Una crisi di coppia prende una piega inaspettata in quanto il terzo incomodo è virtuale. Una storia abbastanza originale raccontata da una sceneggiatura valida solo in parte. Se i personaggi sono ben delineati (specie quelli dei due protagonisti), la storia è caratterizzata da troppe divagazioni poco interessanti e un ritmo non sempre impeccabile. Ottima la prova di Monica Vitti, mentre il protagonista maschile non sembra molto in parte.
Commedia paradossale la cui morale di fondo anticipa quella del lontanissimo I'm a cyborg but that's ok. La confezione è buona, ma la sceneggiatura manca della robustezza necessaria per sostenere l'idea iniziale e il tutto appare come uno scherzo tirato per le lunghe, buono come episodio di mezz'ora all'interno di qualche commedia del decennio precedente. Ottima Monica Vitti, azzeccato Bideau, anche se il suo personaggio non convince. La (buona, dopotutto, con hit in chiusura) OST di De Gregori rimanda in alcuni passaggi a certi hard tricolori coevi.
Commedia particolare, molto leggera, con un finale un po' spiazzante. La trama sembra assurda: un uomo si innamora di una donna immaginaria mentre la sua donna vera tenterà di ricondurlo alla ragione... La prova del cast è buona, l'ambientazione originale: al posto della solita villa lussuosa, abbiamo un appartamento modesto ma decoroso e una casa di legno costruita in spiaggia. Passabile.
MEMORABILE: Il lenzuolo separatore; Il permesso di tenere la donna immaginaria in ospedale.
Un delizioso film di esordio di Roberto Russo, marito di Monica Vitti. Roma 1983, una coppia di coniugi, tecnico specializzato lui, impiegata lei, viene destabilizzata quando entra in scena Veronica, una affascinante cassiera che ha solo il difetto di... non esistere nella realtà. Bella, brava e tenera Monica Vitti e perfetto l'attore svizzero Jean-Luc Bideau. Un film che ha vinto alcuni premi ma che avrebbe meritato di più per il suo apprezzabile candore.

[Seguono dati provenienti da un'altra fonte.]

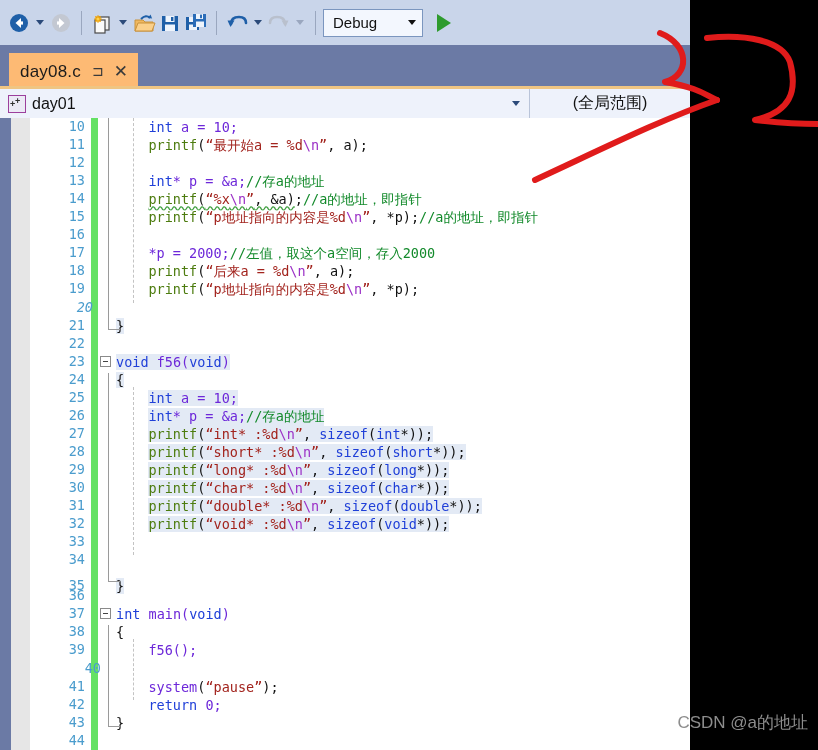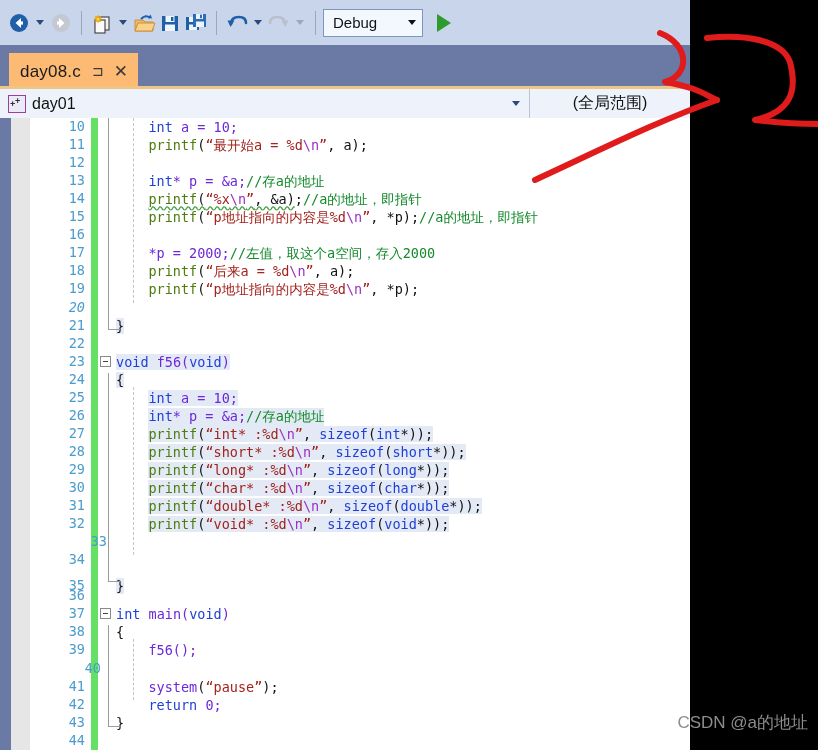"20" div.row { left: 0px -> 8px }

In una coppia matura la moglie ha il sospetto di un tradimento. Una storia sull’amore matrimoniale, su chi ancora ci crede e che, in qualche modo, cerca di farlo proseguire. I toni sono da commedia, ma quando si inizia a parlare di schizofrenia, non c’è molto da ridere. Il guaio peggiore sono tutti i monologhi (dato che si parla a un essere invisibile) che alla lunga torturano la visione. La Vitti fa quel che può in un soggetto debole, gli altri decisamente molto meno. La cosa migliore è “La donna cannone” di De Gregori.
MEMORABILE: La prima visita dallo psichiatra; “La dà a tutti!”.